Einführung: Nichtangriffsvertrag zwischen Deutschland und der Sowjetunion
Betrachtet man die Hintergründe, die auf deutscher Seite zu diesem Vertragsabschluss führten, so zeigt sich eine Kombination aus programmatischem und taktischem Verhalten der nationalsozialistischen politischen Führung. Bereits 1936 war Hitler von der Phase des inneren Aufbaus zur Realisierung seines außenpolitischen Programms übergegangen. Wirtschafts- und militärpolitisch wurden die Weichen für eine stufenweise Gewinnung der deutschen Vorherrschaft auf dem Kontinent gestellt. Ende 1937 zeichnete sich ab, dass Hitler seine kriegspolitischen Pläne nun auch gegen Großbritannien durchzusetzen bereit war. Die Verwirklichung der nationalsozialistischen Lebensraumkonzeption sollte mit dem Anschluss Österreichs und der Tschechoslowakei beginnen und nach der Zerschlagung der Sowjetunion 1943/45 zur Errichtung der deutschen Hegemonie auf dem europäischen Kontinent führen. Hitler konnte seine zunächst mit Revisionsforderungen kaschierte Außenpolitik bis 1939 Zug um Zug erfolgreich verwirklichen, obwohl sich die Siegermächte des Ersten Weltkrieges verpflichtet hatten, die Versailler Friedensordnung im Rahmen der „Politik der kollektiven Sicherheit“ zu erhalten.

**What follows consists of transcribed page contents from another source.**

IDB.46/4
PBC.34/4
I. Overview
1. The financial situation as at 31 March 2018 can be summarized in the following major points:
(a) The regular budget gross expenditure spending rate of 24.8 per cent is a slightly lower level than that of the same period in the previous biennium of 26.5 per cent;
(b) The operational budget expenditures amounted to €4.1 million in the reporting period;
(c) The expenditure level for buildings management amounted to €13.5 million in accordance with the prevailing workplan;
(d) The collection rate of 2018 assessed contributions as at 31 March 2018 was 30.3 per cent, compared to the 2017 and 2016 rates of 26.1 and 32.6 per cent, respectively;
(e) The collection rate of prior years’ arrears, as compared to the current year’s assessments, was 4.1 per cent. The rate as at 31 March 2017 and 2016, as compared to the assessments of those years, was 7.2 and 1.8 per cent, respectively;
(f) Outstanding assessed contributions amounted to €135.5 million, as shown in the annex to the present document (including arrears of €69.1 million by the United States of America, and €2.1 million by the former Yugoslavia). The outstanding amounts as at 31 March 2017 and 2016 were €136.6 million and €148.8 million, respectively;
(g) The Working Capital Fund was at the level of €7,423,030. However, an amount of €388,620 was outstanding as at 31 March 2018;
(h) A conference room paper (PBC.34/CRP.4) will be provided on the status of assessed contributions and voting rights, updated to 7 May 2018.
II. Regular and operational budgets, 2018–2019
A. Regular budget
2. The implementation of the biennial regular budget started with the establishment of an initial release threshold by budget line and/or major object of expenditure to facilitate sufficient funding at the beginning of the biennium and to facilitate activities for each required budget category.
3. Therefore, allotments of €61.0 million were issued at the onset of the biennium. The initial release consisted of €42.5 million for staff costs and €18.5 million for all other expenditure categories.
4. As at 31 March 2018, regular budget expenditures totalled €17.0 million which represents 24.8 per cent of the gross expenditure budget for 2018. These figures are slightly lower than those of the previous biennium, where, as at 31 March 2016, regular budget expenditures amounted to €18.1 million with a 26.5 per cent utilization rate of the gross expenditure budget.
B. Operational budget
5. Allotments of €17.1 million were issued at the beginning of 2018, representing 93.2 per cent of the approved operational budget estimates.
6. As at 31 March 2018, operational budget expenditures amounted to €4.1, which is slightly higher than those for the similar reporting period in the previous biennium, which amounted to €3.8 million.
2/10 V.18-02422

Die Sowjetunion unterstützte dieses Konzept seit Ende 1933 aktiv und trat 1934 dem Völkerbund bei. Doch die Politik der kollektiven Sicherheit scheiterte, da keine der sie vertretenden Mächte daran interessiert war, zum Schutz der Nachkriegsordnung in militärische Auseinandersetzungen mit dem hochrüstenden Deutschland verwickelt zu werden. Stattdessen setzte sich in Großbritannien unter Premierminister Neville Chamberlain eine Appeasement-Politik durch, die darauf abzielte, Deutschlands Revisionismus zu dulden und der nationalsozialistischen Regierung territoriale Zugeständnisse um den Preis einer mittelfristigen Einbindung in die europäische Ordnung zu machen. Dieser Politik des General Settlement war jedoch kein Erfolg beschieden, weil man den Charakter der auf Expansion angelegten deutschen Außenpolitik verkannte. Erst die Zerschlagung der Tschechoslowakei zwang Großbritannien 1939 zum Umdenken. Doch selbst nach der britisch-französischen Garantieerklärung für die Unabhängigkeit Polens (31. März 1939) führte Großbritannien seine Verständigungsversuche mit Deutschland fort. Hitler interpretierte diese kooperative Haltung als Schwäche. Er glaubte, dass seine Einschüchterungspolitik Erfolg haben werde, wenn es zu einer deutsch-sowjetischen Verständigung käme. In diesem Kontext war der deutsch-sowjetische Nichtangriffsvertrag vom 23. August 1939, der Deutschland künftig militärisch den Rücken freihielt, ein pragmatischer Coup. Er hielt Hitler allerdings nur bis zum Sieg der deutschen Wehrmacht an der Westfront davon ab, seine ideologisch motivierten militärischen Absichten gegen die Sowjetunion in die Tat umzusetzen.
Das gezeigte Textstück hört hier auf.